Here's a real–life Christmas mystery for you to ponder.
Don't feel bad if you can't solve it. It's been around for nearly two centuries.
Anyway, I'm sure you're familiar with "The Night Before Christmas."
You know the poem I'm talking about — the one that begins "Twas the night before Christmas, when all through the house/Not a creature was stirring, not even a mouse ..."
Yeah, I knew you were familiar with it.
Well, anyway, it was published anonymously 187 years ago today in the Sentinel of Troy, N.Y. And it is given credit for just about everything that is believed by children about Santa Claus — how he looks, how many reindeer he has and what their names are, the notion that he uses a sleigh to make his Christmas Eve deliveries, the idea that he leaves presents for children all over the world.
For a long time, the poem was reprinted with no author's name mentioned. Then, a scholar and professor of first Oriental and Greek literature and then Biblical studies named Clement Clarke Moore acknowledged authorship.
He claimed to have written it for his children and had wished to remain anonymous because of his position, but he was persuaded by his children to come forward so it could be included in an anthology of his works that was published more than two decades after the poem appeared in the Sentinel.
And, for more than a century, it was generally accepted that Moore was the author.
But then, along came English professor Donald Foster, a pioneer in the field of content analysis.
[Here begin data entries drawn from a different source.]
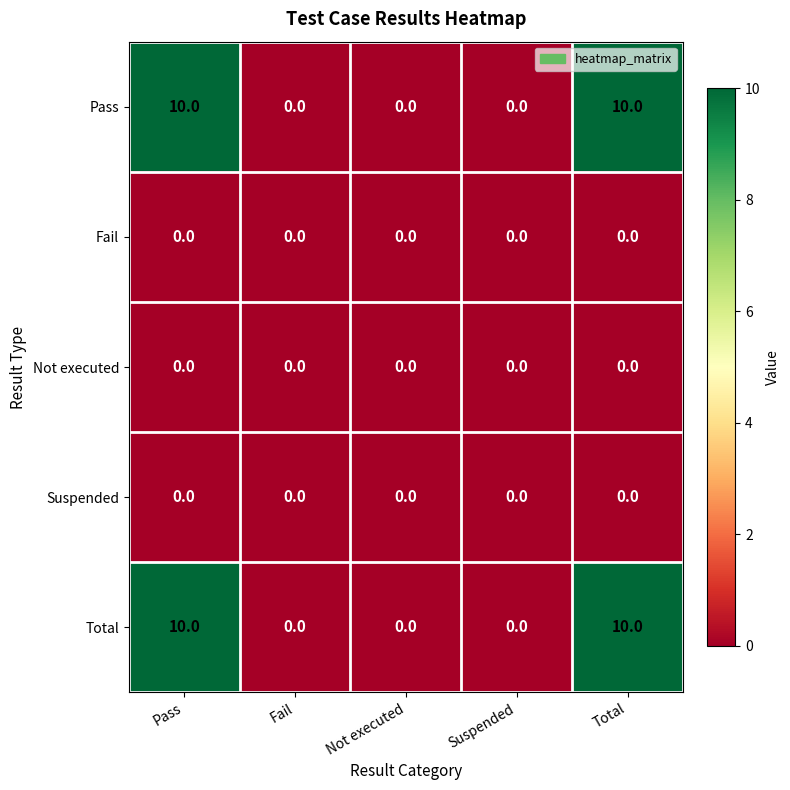

True or false: Pass has a value of 10 at Pass.

True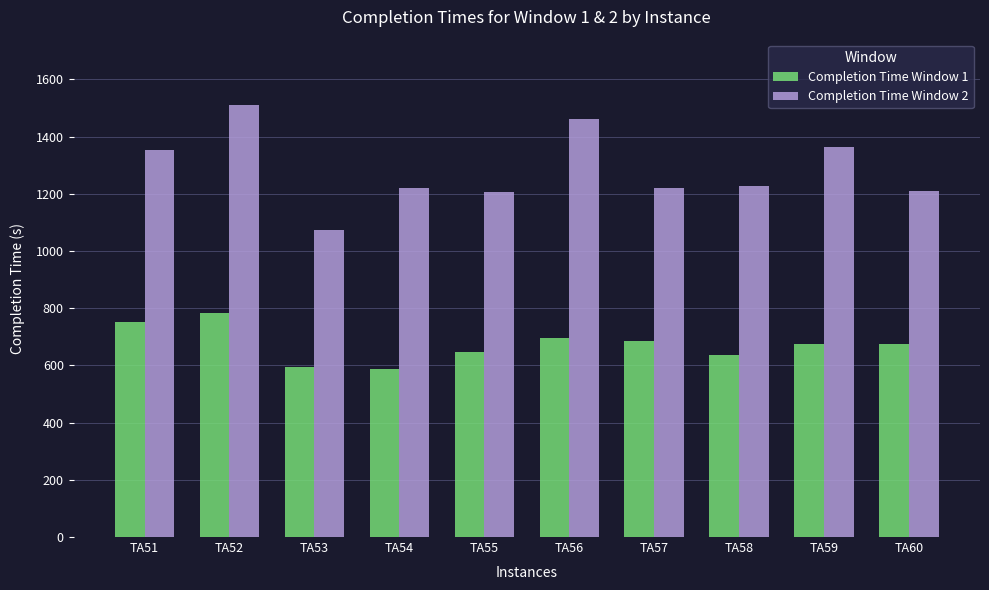

What is the smallest value displayed?

587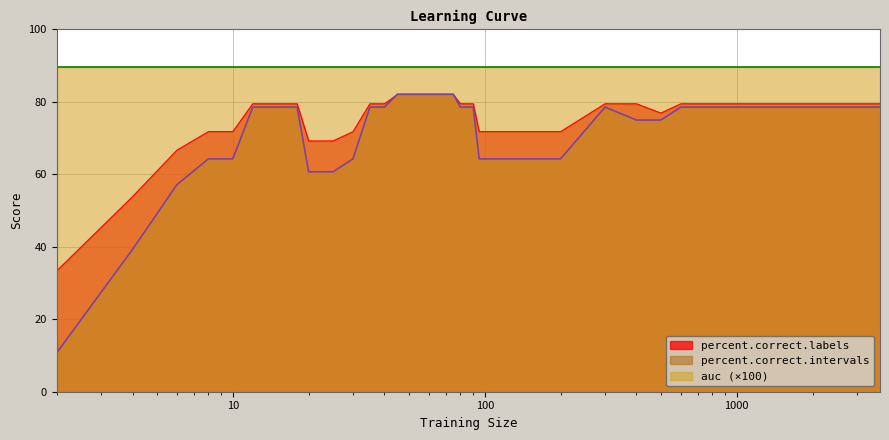

Count the number of categories in the chart.

36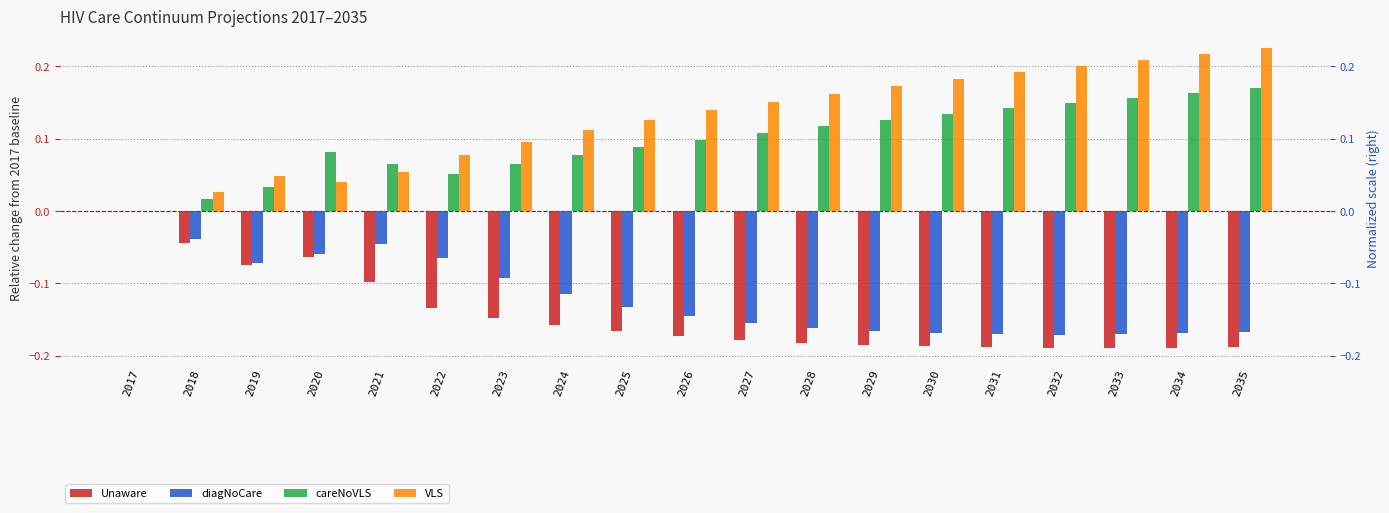

Where is careNoVLS nearest to the value 0?

2017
What is content analysis, you may ask? Well, it is a methodology for studying the content of communication. In Foster's case, he has specialized in studying texts to determine whether they were authentic. At times, his skills have been used in criminal investigations.
Foster first came to public attention in the late 1980s, when he explored the mystery of the dedication of Shakespeare's sonnets. While he was involved in that research, Foster came across what he believed to be a previously unknown work by Shakespeare. Opinion among scholars has been mixed.
So, too, has been the response to his assertion that a writer named Henry Livingston Jr. actually wrote "The Night Before Christmas." Foster apparently was persuaded to join a movement by Livingston's descendants to have him recognized as the poem's author.
That hasn't happened yet. There is still considerable dispute over the authorship.
Which man wrote the poem? Well, here is what is known.
In 1837, 14 years after the poem was first published, the Pennsylvania Inquirer and Daily Courier credited Moore. Its source was one of Moore's friends.
Scholars (including Foster) have pointed out that the style and phrasing used in the poem resembles other works by Livingston.
However, it has been argued that Foster focused only on the passages from the poem that conformed to his theory, and that many of Moore's works also are similar in style and phrasing to the poem.
So who's right? Who wrote the poem?
Well, in the words of ... er, whoever ... Merry Christmas to all and to all a good night.